May God have mercy on your seasonings


Pax Arcana

Have you ever thought that kosher salt, despite possessing a near-perfect balance of size, shape, and texture, was just too jewy or something?

If so, you’re an idiot. And congratulations, idiot, now you have options!

Meet Joe Godlewski, who was just durned tired of hearing all those fancy pants chefs on the TV recommending kosher salt:

“I said, ‘What the heck’s the matter with Christian salt?'” Godlewski said, sipping a beer in the living room of his home in unincorporated Cresaptown, a western Maryland mountain community.

By next week, his trademarked Blessed Christians Salt will be available at, the Web site of Memphis, Tenn.-based seasonings manufacturer Ingredients Corporation of America.
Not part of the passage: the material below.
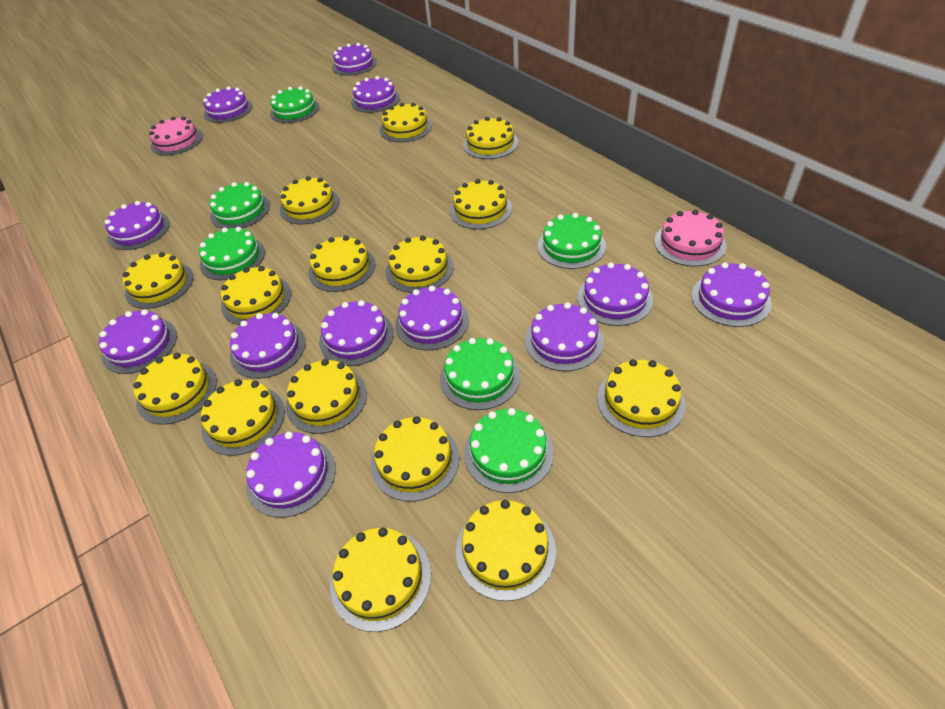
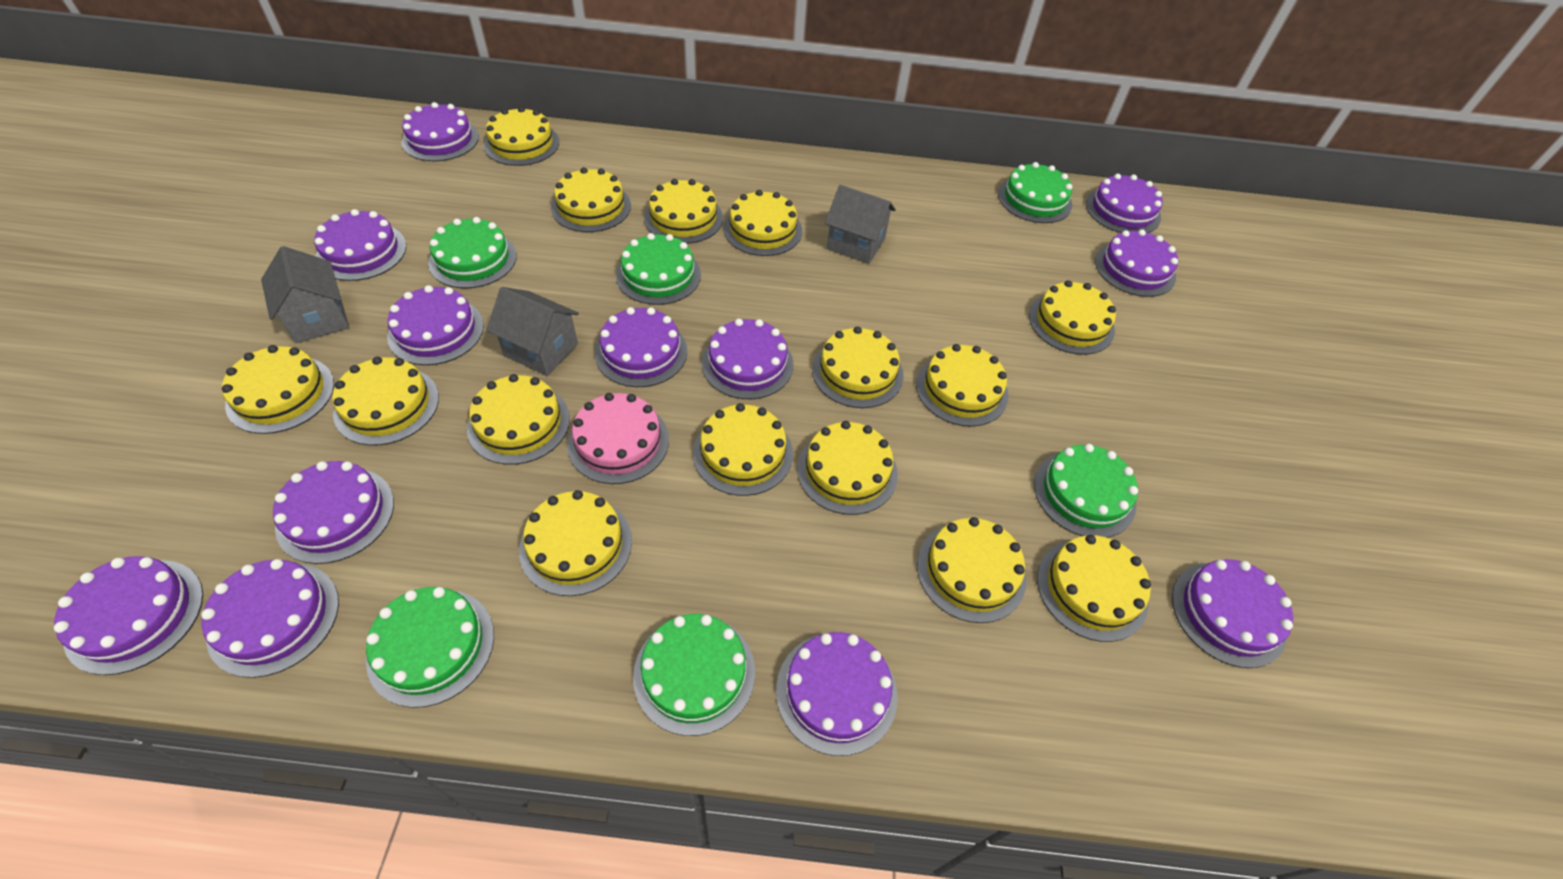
grey house: 0 -> 3
pink cake: 2 -> 1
Blessed Christian Salt will be blessed by an Episcopal minister, Godlewski says, and at least some of his highly unlikely profits will go to Christian charities. Meanwhile, at least one rabbi says Godlewski completely misunderstands why kosher salt is called kosher salt. It’s not that it’s been blessed by a rabbi, says Sholem Fishbane:

He said coarse-grained kosher salt is named for the way in which it was traditionally used – to draw blood from freshly butchered meat, because Jewish law prohibits consuming blood. Chefs often favor kosher salt because it’s crunchy and easy to pinch.

Still, though, Godlewski wants more Jesus on your french fries:

“This is about keeping Christianity in front of the public so that it doesn’t die. I want to keep Christianity on the table, in the household, however I can do it.”

See, it’s not that Godlewski is explicitly anti-Jewish. He’s just pro-Christian. Frankly I don’t see anything wrong with his approach.

Oh wait a minute. Scratch that:

If the salt takes off, Godlewski plans an entire line of Christian-branded foods, including rye bread, bagels and pickles.

I wonder if the rye bread is baked over a burning cross.

Christian salt seller hopes to shake up market [Baltimore Examiner via Boing Boing]



Filed under food

4 responses to “May God have mercy on your seasonings

  1. Esquire

    Appropriately, my response to reading Godlewski’s comments was “Jesus.”

  2. If this takes off, I’m creating Satan Salt. You can melt ice with it, too.

  3. Rye bread, pickles and Bagels? Why not Christian lox, while you’re at it?

    Hmm, for that matter, hey, Christian Manischewitz! Would go great at communion with some of that Christian matzoh!

  4. Kreplachs for Christ has a nice ring to it.